Required work
[A] Name every phase of the incident response process that the security incident response guide lists.
[B] Repeat the security incident response guide starting with "The GitLab Security" and going on through "other relevant policies.", switching "acceptable use" to "data handling".

======== Text provided ========

Security Incident Response Guide
This is a Controlled Document
In line with GitLab’s regulatory obligations, changes to controlled documents must be approved or merged by a code owner. All contributions are welcome and encouraged.Purpose
The Security Incident Response Team (SIRT) is on-call 24/7/365 to assist with any security incidents. If an urgent security incident has been identified or you suspect an incident may have occurred, please refer to Engaging the Security Engineer On-Call and use the Slack /security command by going to a new message thread anywhere in Slack, typing the following command and pressing enter: /security
Information about SIRT responsibilities and incident ownership is available in the SIRT On-Call Guide.
Scope
Incident Identification
Security incident investigations are initiated when any security event is detected on GitLab.com, on another GitLab service, or as part of the GitLab company. These investigations are triaged by qualified Security team members and dispositioned as false positives when the triage evidence is obvious and risk-free. If there is any question about the event being potentially harmful or negatively impactful to GitLab customers, services, products, team members, 3rd party services, or alike, the Security team investigates the incident.
Incident indicators can be reported to SIRT either internally, by a GitLab team member, or externally. It is the Security team’s responsibility to determine when to investigate dependent on the identification and verification of a security incident.
The GitLab Security team identifies security incidents as any violation, or threat of violation, of GitLab security, acceptable use or other relevant policies.
SIRT will follow processes in the Material Breach Determination internal handbook page for any security incidents that individually, or in aggregate may be a material breach, including 3rd party breaches that may have a material impact to GitLab. Incidents that have the potential to be material will be treated as MNPI.
Roles & Responsibilities
Role | Responsibilities |
---|---|
GitLab Team Members | Responsible for following the requirements in this procedure |
SIRT | Responsible for implementing and executing this procedure |
SIRT Management (Code Owners) | Responsible for approving significant changes and exceptions to this procedure |
Procedure
Incident Response Process: this guide covers the following activities for all security incidents
- Detection
- The SIRT, other internal, or external entity identifies a Security or Privacy event or risk that may be the result of a potential exploitation of a Security Vulnerability or Weakness, or that may be the result of a misconfiguration, or an innocent error
- One of our Security detection controls identifies event(s) outside of the established security baseline
- A security issue is escalated into an incident out of an abudance of caution and to validate any assumptions
- Analysis
- SIRT determines whether the reported security or privacy event is in actuality security or a privacy event
- SIRT determines the incident severity and priority based on the following incident classification methodology
- Containment
- Prevent the spread of unauthorized or malicious use of the affected system or data
- Mitigates and eventualy fully remediates the root cause of the incident to prevent further damage or exposure
- SIRT may implement additional controls to minimize the damage as a result of the incident
- Determine if it is safe to continue operations with the affected system
- Permit or deny the operations of the affected system
- Eradication
- Components that have caused the security incident are eliminated
- Removal of the attackers’ access to the environment or the targeted system
- Strengthen the controls surrounding the affected system
- Recovery
- Represents the effort to restore the affected system’s operations after the problem that gave rise to the incident has been corrected
- Implementation of additional monitoring controls
- Update the incident record with any relevant details
- Post-Incident analysis and activities
- Retrospective and lessons learned activity
Leaked Secrets Incident Response Process
When secrets are confirmed to be leaked, it is important to minimize the exposure time by immediately revoking the secrets. This can be done by automation or manual revocation by the Security team. Security will immediately revoke the secrets to prevent further abuse even if the potential impact of that action isn’t clearly understood at that time. In some cases this may cause disruption, when the secrets are being used for legitimate processes. Because of this potential for impact to services dependent on the revoked secrets, Security posts a notification to the #security-revocation-self-service
Slack channel, where secrets owners can use the channel for manual or automated self-service. Since secret has already been exposed and revoked, and to make it easier for secrets’ owners to find their secrets in the channel, the clear text version of the revoked secret is published as a part of the notification.

======== Supplied records ========

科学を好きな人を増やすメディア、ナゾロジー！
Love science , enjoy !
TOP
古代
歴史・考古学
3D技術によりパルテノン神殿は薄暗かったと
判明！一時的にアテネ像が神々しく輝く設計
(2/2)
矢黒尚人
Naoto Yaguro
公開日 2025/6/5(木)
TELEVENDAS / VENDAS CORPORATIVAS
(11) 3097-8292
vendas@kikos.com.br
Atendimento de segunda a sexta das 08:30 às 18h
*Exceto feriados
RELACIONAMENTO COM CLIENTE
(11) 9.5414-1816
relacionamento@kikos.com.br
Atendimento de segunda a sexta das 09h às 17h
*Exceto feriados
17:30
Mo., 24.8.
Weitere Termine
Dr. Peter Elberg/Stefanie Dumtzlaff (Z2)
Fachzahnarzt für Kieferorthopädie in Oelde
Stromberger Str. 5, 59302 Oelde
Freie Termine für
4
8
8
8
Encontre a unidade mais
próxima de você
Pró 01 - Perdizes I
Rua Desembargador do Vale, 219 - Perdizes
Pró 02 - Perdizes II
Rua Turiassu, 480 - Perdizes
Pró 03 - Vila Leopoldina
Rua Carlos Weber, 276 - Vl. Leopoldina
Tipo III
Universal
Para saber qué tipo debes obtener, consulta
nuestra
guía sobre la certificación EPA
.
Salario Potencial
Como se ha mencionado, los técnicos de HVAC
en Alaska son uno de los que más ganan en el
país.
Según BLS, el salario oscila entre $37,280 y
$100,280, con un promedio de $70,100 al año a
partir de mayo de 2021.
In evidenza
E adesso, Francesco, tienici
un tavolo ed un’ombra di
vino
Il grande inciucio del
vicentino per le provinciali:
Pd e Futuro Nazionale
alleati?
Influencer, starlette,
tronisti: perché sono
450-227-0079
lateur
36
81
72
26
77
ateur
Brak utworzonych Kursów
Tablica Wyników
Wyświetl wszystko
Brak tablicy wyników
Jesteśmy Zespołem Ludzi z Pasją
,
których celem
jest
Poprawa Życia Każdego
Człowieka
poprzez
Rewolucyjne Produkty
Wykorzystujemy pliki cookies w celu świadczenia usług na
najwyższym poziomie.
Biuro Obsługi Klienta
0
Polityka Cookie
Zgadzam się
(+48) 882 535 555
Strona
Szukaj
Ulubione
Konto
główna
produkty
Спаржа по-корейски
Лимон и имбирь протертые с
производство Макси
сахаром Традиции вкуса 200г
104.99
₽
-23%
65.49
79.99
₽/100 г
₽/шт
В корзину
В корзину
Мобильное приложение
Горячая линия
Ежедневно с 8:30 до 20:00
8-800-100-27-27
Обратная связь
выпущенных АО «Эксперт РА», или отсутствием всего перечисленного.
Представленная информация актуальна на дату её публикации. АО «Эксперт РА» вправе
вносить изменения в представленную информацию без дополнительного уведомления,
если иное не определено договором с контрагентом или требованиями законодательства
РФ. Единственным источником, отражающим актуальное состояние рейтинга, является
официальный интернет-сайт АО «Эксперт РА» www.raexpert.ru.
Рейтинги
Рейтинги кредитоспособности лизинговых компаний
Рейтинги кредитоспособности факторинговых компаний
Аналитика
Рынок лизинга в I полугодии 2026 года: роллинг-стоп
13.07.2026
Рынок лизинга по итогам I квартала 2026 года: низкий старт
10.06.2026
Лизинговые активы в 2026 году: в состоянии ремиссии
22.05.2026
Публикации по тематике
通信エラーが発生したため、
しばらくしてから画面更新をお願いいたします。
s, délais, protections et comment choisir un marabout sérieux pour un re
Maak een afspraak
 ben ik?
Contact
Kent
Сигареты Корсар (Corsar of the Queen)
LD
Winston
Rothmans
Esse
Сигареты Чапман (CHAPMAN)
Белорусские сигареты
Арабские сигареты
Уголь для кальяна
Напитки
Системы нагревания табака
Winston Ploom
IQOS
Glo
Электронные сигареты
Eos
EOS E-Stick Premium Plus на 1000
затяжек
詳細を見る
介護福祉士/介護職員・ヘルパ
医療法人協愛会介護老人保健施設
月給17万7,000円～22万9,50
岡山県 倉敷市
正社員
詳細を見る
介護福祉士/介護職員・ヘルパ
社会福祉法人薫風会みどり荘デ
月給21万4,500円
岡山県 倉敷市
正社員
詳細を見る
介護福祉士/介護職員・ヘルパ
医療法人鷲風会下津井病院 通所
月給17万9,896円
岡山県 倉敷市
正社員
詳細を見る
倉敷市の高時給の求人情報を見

========

Answers to this exercise
[A] Detection, Analysis, Containment, Eradication, Recovery, and Post-Incident analysis and activities.

[B]
The GitLab Security team identifies security incidents as any violation, or threat of violation, of GitLab security, data handling or other relevant policies.